Tasks to carry out:
1. In the housing editorial, by what percentage did Cape Coral's overall taxable valuation increase?
2. Rewrite the housing editorial from "The School District" up to and including "here in droves.", replacing "burnout" with "exhaustion".

Text excerpt:
=== Begin Enclosure ===
Issue No. 1 for 2022? Housing
For health care and education professionals, and for those otherwise personally affected by the COVID-19 virus, the pandemic continued to have a grave impact on Lee Countians in 2021.
The School District of Lee County continues to deal with the challenge of “learning loss” in our children — it’s real and it’s heartbreakingly severe — as well as teacher burnout. Lee Health and other health care providers share that flame of fatigue and stress.
Given the impact on so many of us, it’s hard to see any silver lining.
Many outside of Florida, though, have seen the light.
And they are coming here in droves.
Cape Coral is not only among the fasted-growing cities in the U.S. right now — the Cape came it at No. 5, according to the U.S. Census — it also has been ranked the No. 1 spot in the county for projected economic growth by Moody Analytics.
In terms of impact on overall property valuations — and for most of us on the value of our individual home or commercial property — it’s up, up and away — as good as the boom time. Maybe better, if those who say “no bust, no way” prove to be correct in the years ahead.
The flip side, though, is a crisis in the making: Renting, much less buying, has become difficult for many in our workforce, despite the increases in wages now being paid.
The average single-family home in the Cape is around $350,000 right now for a house that likely was $275,00 last year at this time. The median price is currently $539,950.
Local realty agencies put that median a little lower countywide but the year-over-year increase, at about 22%, is quite a hike.
Rental costs in the Cape, meanwhile, have moved well past “affordable” for the average wage earner or family — the average rent is around $1,500 a month now — and that’s for an apartment. For a house its $1,950-$2,000.
These increases are being driven by demand — more people moving in and looking to rent or buy, many with cash in hand from the sale of more expensive properties “up north.”
The numbers tell the story.
Overall taxable property valuation jumped by double digits in Cape Coral again last year.
Despite some predictions that the COVID pandemic would negatively impact Southwest Florida property values, the city’s overall taxable valuation came in at a 10.88 percent increase, the biggest jump since the last big boom year of 2007.
Total taxable valuation of Cape Coral properties rose to $18,382,969,754 — a value change of $1,804,213,873, with $616,594,782 of that from new construction.
City officials are projecting another jump in overall valuation of 10-11 percent this year.
=== End Enclosure ===
Dataset entries:
=== Begin Enclosure ===
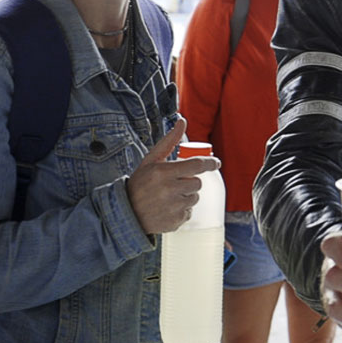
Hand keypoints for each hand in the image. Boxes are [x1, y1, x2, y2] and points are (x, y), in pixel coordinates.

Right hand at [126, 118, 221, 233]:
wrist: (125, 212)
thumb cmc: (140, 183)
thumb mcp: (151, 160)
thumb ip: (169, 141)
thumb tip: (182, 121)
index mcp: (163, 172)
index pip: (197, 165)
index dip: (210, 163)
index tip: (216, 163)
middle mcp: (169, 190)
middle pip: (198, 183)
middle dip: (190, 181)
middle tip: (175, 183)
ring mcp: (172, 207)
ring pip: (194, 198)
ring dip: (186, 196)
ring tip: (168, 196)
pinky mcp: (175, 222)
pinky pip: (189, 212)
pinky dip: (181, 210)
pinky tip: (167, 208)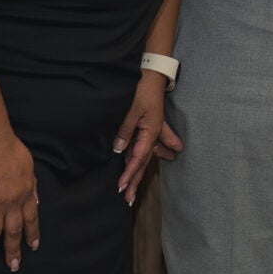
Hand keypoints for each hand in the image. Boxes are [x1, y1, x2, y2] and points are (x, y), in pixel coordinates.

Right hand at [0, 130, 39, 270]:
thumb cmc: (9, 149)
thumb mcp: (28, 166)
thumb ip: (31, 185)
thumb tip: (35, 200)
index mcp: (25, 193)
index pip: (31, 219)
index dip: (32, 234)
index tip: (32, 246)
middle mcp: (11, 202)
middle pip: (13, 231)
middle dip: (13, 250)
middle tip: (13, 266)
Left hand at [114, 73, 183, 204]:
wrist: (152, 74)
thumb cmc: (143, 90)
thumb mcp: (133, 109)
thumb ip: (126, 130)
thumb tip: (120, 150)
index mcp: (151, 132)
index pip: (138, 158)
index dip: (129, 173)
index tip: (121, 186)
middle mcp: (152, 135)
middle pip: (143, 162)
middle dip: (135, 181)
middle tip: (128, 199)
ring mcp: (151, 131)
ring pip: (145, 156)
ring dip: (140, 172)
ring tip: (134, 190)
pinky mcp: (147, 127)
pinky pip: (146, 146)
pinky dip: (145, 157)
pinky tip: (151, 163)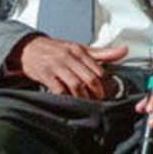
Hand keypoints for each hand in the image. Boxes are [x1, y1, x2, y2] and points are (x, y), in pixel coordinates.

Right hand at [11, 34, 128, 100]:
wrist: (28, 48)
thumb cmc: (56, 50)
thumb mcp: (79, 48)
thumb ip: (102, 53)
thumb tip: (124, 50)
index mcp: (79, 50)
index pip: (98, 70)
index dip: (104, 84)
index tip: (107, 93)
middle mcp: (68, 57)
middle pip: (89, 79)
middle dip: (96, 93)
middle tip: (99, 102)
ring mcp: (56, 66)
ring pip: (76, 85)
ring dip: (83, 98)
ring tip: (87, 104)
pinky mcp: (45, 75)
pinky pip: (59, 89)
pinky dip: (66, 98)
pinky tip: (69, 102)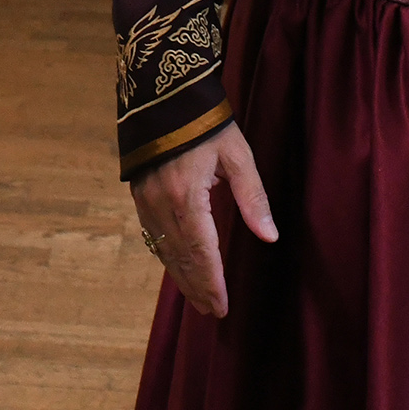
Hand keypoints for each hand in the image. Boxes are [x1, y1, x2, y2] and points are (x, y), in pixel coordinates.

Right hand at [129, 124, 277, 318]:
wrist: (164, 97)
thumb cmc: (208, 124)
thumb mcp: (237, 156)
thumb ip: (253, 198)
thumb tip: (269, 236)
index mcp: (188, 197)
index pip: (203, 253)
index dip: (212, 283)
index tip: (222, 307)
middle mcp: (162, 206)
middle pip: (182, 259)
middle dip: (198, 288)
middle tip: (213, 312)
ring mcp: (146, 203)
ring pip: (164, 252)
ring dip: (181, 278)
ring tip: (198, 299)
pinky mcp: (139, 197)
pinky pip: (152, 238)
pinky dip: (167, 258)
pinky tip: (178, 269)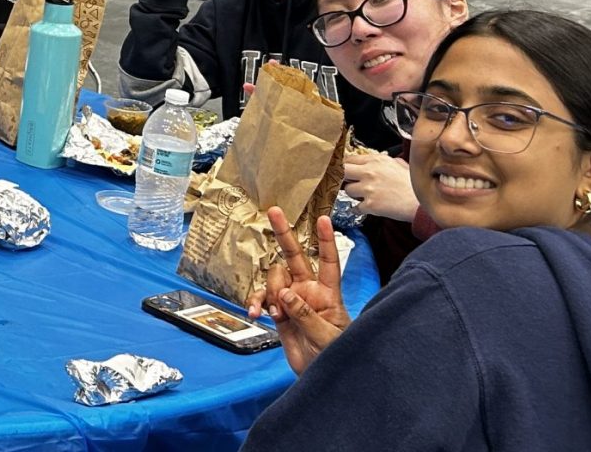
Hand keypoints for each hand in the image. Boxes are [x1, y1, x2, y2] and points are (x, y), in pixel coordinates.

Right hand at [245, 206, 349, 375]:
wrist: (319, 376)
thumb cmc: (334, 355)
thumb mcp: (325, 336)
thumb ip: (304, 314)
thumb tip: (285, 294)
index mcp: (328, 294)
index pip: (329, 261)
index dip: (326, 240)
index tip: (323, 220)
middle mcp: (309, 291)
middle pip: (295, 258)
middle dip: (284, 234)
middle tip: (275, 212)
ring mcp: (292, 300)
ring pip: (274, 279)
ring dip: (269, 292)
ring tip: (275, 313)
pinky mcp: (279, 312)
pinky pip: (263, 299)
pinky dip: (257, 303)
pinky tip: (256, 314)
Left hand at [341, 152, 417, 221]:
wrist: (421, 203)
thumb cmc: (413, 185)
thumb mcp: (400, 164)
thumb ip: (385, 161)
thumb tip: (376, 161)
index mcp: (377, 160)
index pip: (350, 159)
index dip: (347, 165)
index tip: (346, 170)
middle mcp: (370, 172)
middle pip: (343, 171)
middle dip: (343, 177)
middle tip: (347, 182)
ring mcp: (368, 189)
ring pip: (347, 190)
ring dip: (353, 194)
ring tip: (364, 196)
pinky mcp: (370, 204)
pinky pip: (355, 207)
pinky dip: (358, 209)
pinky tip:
=== End Enclosure ===
Answer list:
1. 10.88 percent

2.
The School District of Lee County continues to deal with the challenge of “learning loss” in our children — it’s real and it’s heartbreakingly severe — as well as teacher exhaustion. Lee Health and other health care providers share that flame of fatigue and stress.
Given the impact on so many of us, it’s hard to see any silver lining.
Many outside of Florida, though, have seen the light.
And they are coming here in droves.